Lo speziale allora prese le difese delle belle lettere. Il teatro, affermava, colpisce i pregiudizi e, sotto le apparenze del divertimento, insegna la virtù.
«Castigat ridendo mores, don Bournisien! Prendiamo la maggior parte delle tragedie di Voltaire: sono abilmente disseminate di riflessioni filosofiche che ne fanno una vera e propria scuola di morale e di saper vivere per gli spettatori.»
«Io» disse Binet «ho visto una volta una commedia intitolata Il monello di Parigi, nella quale è posto in risalto il carattere di un vecchio generale che è davvero centrato. Egli rimbrotta un giovanotto di buona famiglia, seduttore di un'operaia che alla fine...»
«Sicuro,» continuò Homais «c'è la cattiva letteratura così come esistono farmacisti incompetenti, ma condannare in blocco la più importante delle belle arti mi sembra una balordaggine, una idea medioevale, degna dei tempi abominevoli in cui imprigionarono Galileo.»
«Sono d'accordo che esistono buoni autori e buone opere,» disse il curato «ma tutte queste persone di sesso diverso riunite in un locale piacevole, adorno di lussi mondani, tutti quegli artifici pagani, i belletti, le luci, le voci effeminate, tutto ciò, deve per forza di cose dar luogo a un certo spirito di libertinaggio e suggerire pensieri sconvenienti, tentazioni impure.

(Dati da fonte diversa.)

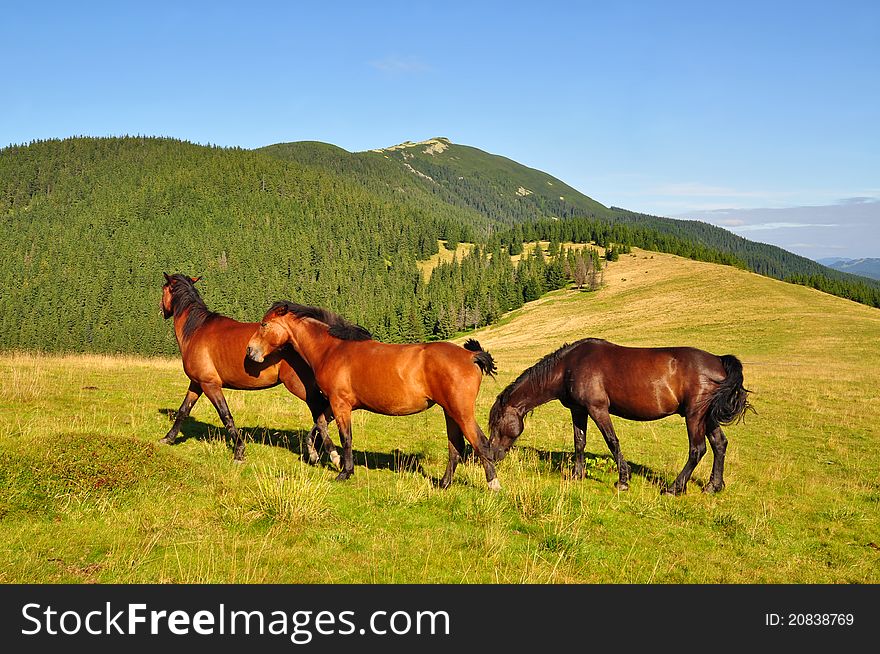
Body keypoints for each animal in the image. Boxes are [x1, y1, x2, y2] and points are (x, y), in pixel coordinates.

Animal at [158, 274, 336, 468]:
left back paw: (317, 450)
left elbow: (226, 416)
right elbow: (183, 410)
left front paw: (239, 451)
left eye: (163, 289)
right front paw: (168, 438)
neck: (196, 330)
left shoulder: (210, 385)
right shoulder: (197, 383)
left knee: (322, 412)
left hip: (301, 387)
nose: (162, 309)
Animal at [244, 302, 502, 492]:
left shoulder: (340, 404)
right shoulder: (337, 404)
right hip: (449, 411)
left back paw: (493, 485)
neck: (332, 349)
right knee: (455, 447)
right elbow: (319, 424)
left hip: (461, 411)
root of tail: (470, 356)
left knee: (481, 443)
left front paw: (344, 471)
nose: (250, 351)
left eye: (264, 324)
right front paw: (322, 454)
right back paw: (444, 484)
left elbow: (345, 438)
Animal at [488, 340, 748, 494]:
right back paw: (713, 486)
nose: (491, 455)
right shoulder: (579, 410)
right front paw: (577, 474)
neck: (568, 366)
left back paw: (674, 487)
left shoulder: (598, 409)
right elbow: (579, 442)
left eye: (497, 424)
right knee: (719, 444)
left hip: (695, 415)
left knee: (697, 449)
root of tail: (719, 361)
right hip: (708, 417)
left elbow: (612, 441)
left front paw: (623, 479)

Questa è l'opinione di tutti i Padri della Chiesa. E poi,» soggiunse, assumendo a un tratto un tono di voce mistico, mentre faceva rotolare sul pollice una presa di tabacco «se la Chiesa condanna gli spettacoli, vuol dire che ha le sue buone ragioni; bisogna sottomettersi ai suoi decreti»
«Perché» domandò il farmacista «scomunica gli attori? Un tempo essi avevano parte attiva nelle cerimonie del culto. Sì, recitavano, rappresentavano, nel coro, delle specie di commedie chiamate misteri, nelle quali le leggi della decenza spesso venivano offese.»
Il sacerdote si contentò di emettere un gemito e il farmacista continuò:
«È come nella Bibbia; vi sono... lo sa... non pochi particolari... piccanti, delle cose... veramente... forti!»
E, a un gesto di irritazione di don Bournisien:
«Ah! Converrà che non è certo un libro da mettere nelle mani di un'adolescente, e io mi seccherei molto se Athalie...»
«Ma sono i protestanti, e non noi, a raccomandare la Bibbia» gridò l'altro, spazientito.
«Non importa,» disse Homais «mi stupisco che, al giorno d'oggi, in un secolo illuminato, ci si ostini ancora a proibire uno svago intellettuale inoffensivo moralista e talora addirittura igienico, non è vero, dottore?»
«Certo» rispose il medico, con indifferenza, quasi che, avendo le stesse idee, non volesse offendere nessuno, oppure, non avesse idee affatto.
L'argomento sembrava chiuso, quando il farmacista giudicò opportuno sferrare un ultimo colpo.
«Ho conosciuto dei preti che si mettevano in borghese per andare a veder sgambettare le ballerine.»
«Andiamo!» esclamò il curato.
«Ne ho conosciuti!»
E, sillabando le parole, Homais ripeté:
«Ne ho co-no-sciu-ti!»
«E va bene, facevano malissimo!» disse don Bournisien, rassegnato a tutto.
«Perbacco! E fanno ben altro!» esclamò lo speziale.
«Signore!...» disse il sacerdote con occhi così feroci che il farmacista ne fu intimidito.
«Volevo soltanto dire» continuò Homais in tono meno violento «che la tolleranza è il metodo più sicuro per attirare le anime alla religione.»
«Questo è vero! Questo è vero!» concesse il brav'uomo rimettendosi a sedere.